### Recorded data
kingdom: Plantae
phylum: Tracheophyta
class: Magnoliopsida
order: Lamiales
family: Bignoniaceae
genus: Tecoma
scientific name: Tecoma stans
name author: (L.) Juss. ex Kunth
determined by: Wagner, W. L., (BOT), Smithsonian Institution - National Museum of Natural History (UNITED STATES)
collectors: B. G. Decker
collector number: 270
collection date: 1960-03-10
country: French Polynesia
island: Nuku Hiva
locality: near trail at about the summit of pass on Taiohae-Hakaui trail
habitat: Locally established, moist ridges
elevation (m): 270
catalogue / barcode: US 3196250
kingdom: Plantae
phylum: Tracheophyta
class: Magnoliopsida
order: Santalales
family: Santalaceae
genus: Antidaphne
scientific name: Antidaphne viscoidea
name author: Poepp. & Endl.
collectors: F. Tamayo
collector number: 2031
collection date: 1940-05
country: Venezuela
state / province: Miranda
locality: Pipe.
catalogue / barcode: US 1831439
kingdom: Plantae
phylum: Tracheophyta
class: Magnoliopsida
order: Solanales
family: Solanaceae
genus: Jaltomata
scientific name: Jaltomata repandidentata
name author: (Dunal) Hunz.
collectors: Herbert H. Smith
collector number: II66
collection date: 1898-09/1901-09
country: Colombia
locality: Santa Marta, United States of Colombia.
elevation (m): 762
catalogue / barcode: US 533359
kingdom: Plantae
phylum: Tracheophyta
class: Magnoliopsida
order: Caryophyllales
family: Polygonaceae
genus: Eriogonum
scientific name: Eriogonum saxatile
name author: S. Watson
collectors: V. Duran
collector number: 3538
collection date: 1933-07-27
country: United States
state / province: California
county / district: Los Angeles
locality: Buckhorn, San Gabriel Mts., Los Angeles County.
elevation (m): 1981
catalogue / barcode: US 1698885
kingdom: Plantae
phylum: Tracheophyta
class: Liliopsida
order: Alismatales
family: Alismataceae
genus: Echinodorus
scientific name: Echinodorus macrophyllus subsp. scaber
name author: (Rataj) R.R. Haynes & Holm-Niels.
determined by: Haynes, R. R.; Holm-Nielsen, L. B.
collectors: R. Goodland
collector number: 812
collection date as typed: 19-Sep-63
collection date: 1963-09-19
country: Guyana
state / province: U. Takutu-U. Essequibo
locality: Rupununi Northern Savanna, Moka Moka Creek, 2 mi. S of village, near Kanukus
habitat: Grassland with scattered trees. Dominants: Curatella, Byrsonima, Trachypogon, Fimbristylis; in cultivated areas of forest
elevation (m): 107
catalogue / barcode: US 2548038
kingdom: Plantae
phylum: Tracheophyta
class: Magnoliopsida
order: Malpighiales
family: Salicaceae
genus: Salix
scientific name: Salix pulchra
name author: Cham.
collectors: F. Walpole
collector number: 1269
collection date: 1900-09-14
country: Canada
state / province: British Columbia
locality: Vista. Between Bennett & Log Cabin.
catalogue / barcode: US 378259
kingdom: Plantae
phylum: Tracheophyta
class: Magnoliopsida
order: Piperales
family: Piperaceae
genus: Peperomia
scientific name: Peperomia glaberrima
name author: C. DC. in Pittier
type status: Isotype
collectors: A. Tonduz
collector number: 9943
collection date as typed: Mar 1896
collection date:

### What the task asks
Could you recast all of the lines above as a numbered list, leaving out any blank lines?

### Task solution
1. kingdom: Plantae
2. phylum: Tracheophyta
3. class: Magnoliopsida
4. order: Lamiales
5. family: Bignoniaceae
6. genus: Tecoma
7. scientific name: Tecoma stans
8. name author: (L.) Juss. ex Kunth
9. determined by: Wagner, W. L., (BOT), Smithsonian Institution - National Museum of Natural History (UNITED STATES)
10. collectors: B. G. Decker
11. collector number: 270
12. collection date: 1960-03-10
13. country: French Polynesia
14. island: Nuku Hiva
15. locality: near trail at about the summit of pass on Taiohae-Hakaui trail
16. habitat: Locally established, moist ridges
17. elevation (m): 270
18. catalogue / barcode: US 3196250
19. kingdom: Plantae
20. phylum: Tracheophyta
21. class: Magnoliopsida
22. order: Santalales
23. family: Santalaceae
24. genus: Antidaphne
25. scientific name: Antidaphne viscoidea
26. name author: Poepp. & Endl.
27. collectors: F. Tamayo
28. collector number: 2031
29. collection date: 1940-05
30. country: Venezuela
31. state / province: Miranda
32. locality: Pipe.
33. catalogue / barcode: US 1831439
34. kingdom: Plantae
35. phylum: Tracheophyta
36. class: Magnoliopsida
37. order: Solanales
38. family: Solanaceae
39. genus: Jaltomata
40. scientific name: Jaltomata repandidentata
41. name author: (Dunal) Hunz.
42. collectors: Herbert H. Smith
43. collector number: II66
44. collection date: 1898-09/1901-09
45. country: Colombia
46. locality: Santa Marta, United States of Colombia.
47. elevation (m): 762
48. catalogue / barcode: US 533359
49. kingdom: Plantae
50. phylum: Tracheophyta
51. class: Magnoliopsida
52. order: Caryophyllales
53. family: Polygonaceae
54. genus: Eriogonum
55. scientific name: Eriogonum saxatile
56. name author: S. Watson
57. collectors: V. Duran
58. collector number: 3538
59. collection date: 1933-07-27
60. country: United States
61. state / province: California
62. county / district: Los Angeles
63. locality: Buckhorn, San Gabriel Mts., Los Angeles County.
64. elevation (m): 1981
65. catalogue / barcode: US 1698885
66. kingdom: Plantae
67. phylum: Tracheophyta
68. class: Liliopsida
69. order: Alismatales
70. family: Alismataceae
71. genus: Echinodorus
72. scientific name: Echinodorus macrophyllus subsp. scaber
73. name author: (Rataj) R.R. Haynes & Holm-Niels.
74. determined by: Haynes, R. R.; Holm-Nielsen, L. B.
75. collectors: R. Goodland
76. collector number: 812
77. collection date as typed: 19-Sep-63
78. collection date: 1963-09-19
79. country: Guyana
80. state / province: U. Takutu-U. Essequibo
81. locality: Rupununi Northern Savanna, Moka Moka Creek, 2 mi. S of village, near Kanukus
82. habitat: Grassland with scattered trees. Dominants: Curatella, Byrsonima, Trachypogon, Fimbristylis; in cultivated areas of forest
83. elevation (m): 107
84. catalogue / barcode: US 2548038
85. kingdom: Plantae
86. phylum: Tracheophyta
87. class: Magnoliopsida
88. order: Malpighiales
89. family: Salicaceae
90. genus: Salix
91. scientific name: Salix pulchra
92. name author: Cham.
93. collectors: F. Walpole
94. collector number: 1269
95. collection date: 1900-09-14
96. country: Canada
97. state / province: British Columbia
98. locality: Vista. Between Bennett & Log Cabin.
99. catalogue / barcode: US 378259
100. kingdom: Plantae
101. phylum: Tracheophyta
102. class: Magnoliopsida
103. order: Piperales
104. family: Piperaceae
105. genus: Peperomia
106. scientific name: Peperomia glaberrima
107. name author: C. DC. in Pittier
108. type status: Isotype
109. collectors: A. Tonduz
110. collector number: 9943
111. collection date as typed: Mar 1896
112. collection date:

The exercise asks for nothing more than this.